How does an electric company such as GRDA determine the power to be reduced and how long does it last?

GRDA is required to file a plan for load shedding with the National Energy Regulatory Commission as a mitigation strategy.

The predetermined plan places our customers in groups and the transmission system operators work down the list to match the reduction requirements with the load on individual delivery points within that load shed group.

A rotating pattern is continued throughout the emergency reduction period.

The goal was to keep the interruptions to one hour or less and then go to the next group until a directive is received from SPP to restore all interrupted loads. 

With lake levels being normal on Grand Lake last week, why did GRDA open floodgates resulting in a drop of lake levels?

The simple answer was to increase lake levels on Lake Hudson, which was below normal levels, to increase the pool level on that lake.

At one point, 21 floodgates were open at Pensacola Dam’s spillways.

This allowed GRDA to increase generation of electricity through hydro-electric generators on Grand, Hudson, and Holway lakes at a time when the needs for electricity were so high in the region.

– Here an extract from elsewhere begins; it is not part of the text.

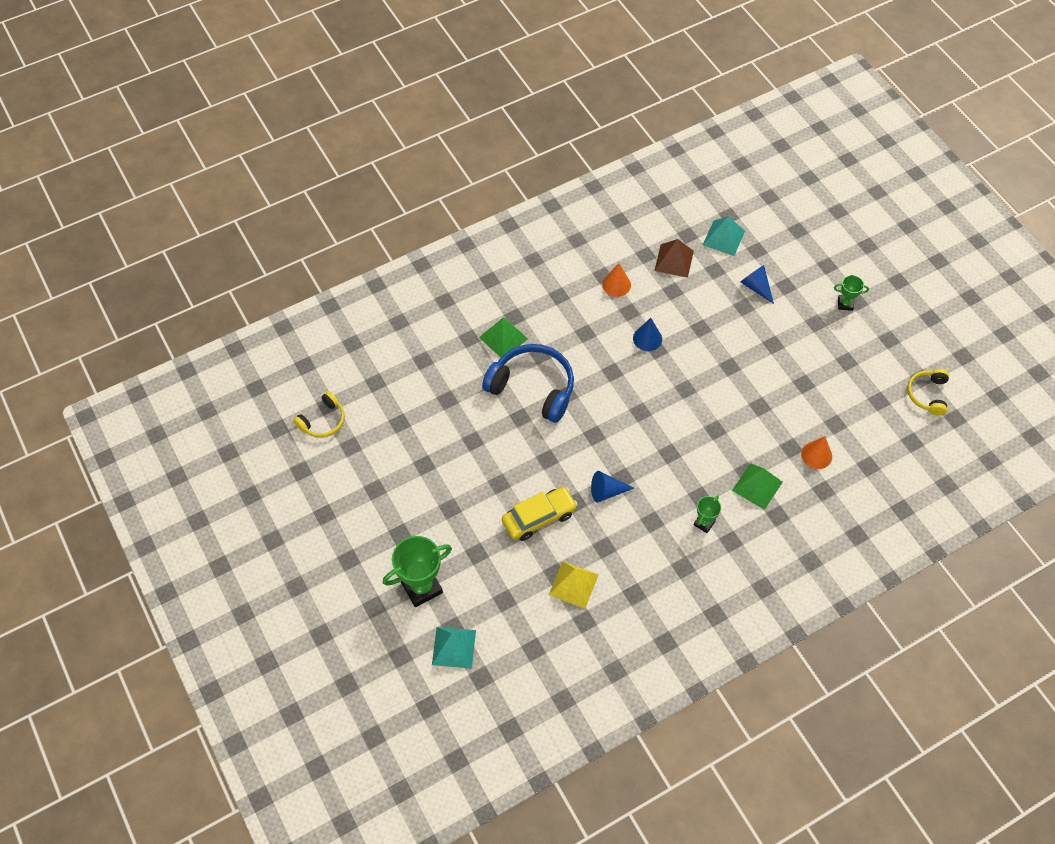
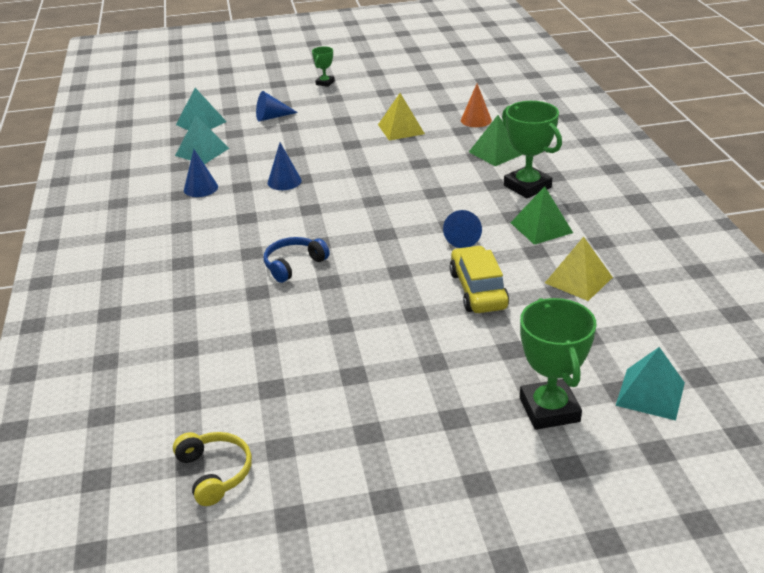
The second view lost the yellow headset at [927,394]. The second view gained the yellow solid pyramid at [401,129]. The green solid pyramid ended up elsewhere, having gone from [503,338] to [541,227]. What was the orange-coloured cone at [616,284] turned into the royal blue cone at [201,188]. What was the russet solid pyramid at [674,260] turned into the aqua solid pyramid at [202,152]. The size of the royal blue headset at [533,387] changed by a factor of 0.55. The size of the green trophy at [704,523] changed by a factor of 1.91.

While the reduction of reservoir elevations could have an impact on boat docks and increased hazards due to lower lake levels, this action was taken to provide for additional electric generation in the SPP footprint during a time of extreme and ongoing winter weather conditions.

It has not been since 2011 that we have had a winter storm that made the impact on our area that we faced in February 2021.

It will be one to be remembered.

As we look forward to warmer temperatures and better weather, we appreciate the fact that our local communities and state agencies have risen to the challenge to ensure the negative impacts of these events were as minimal as possible.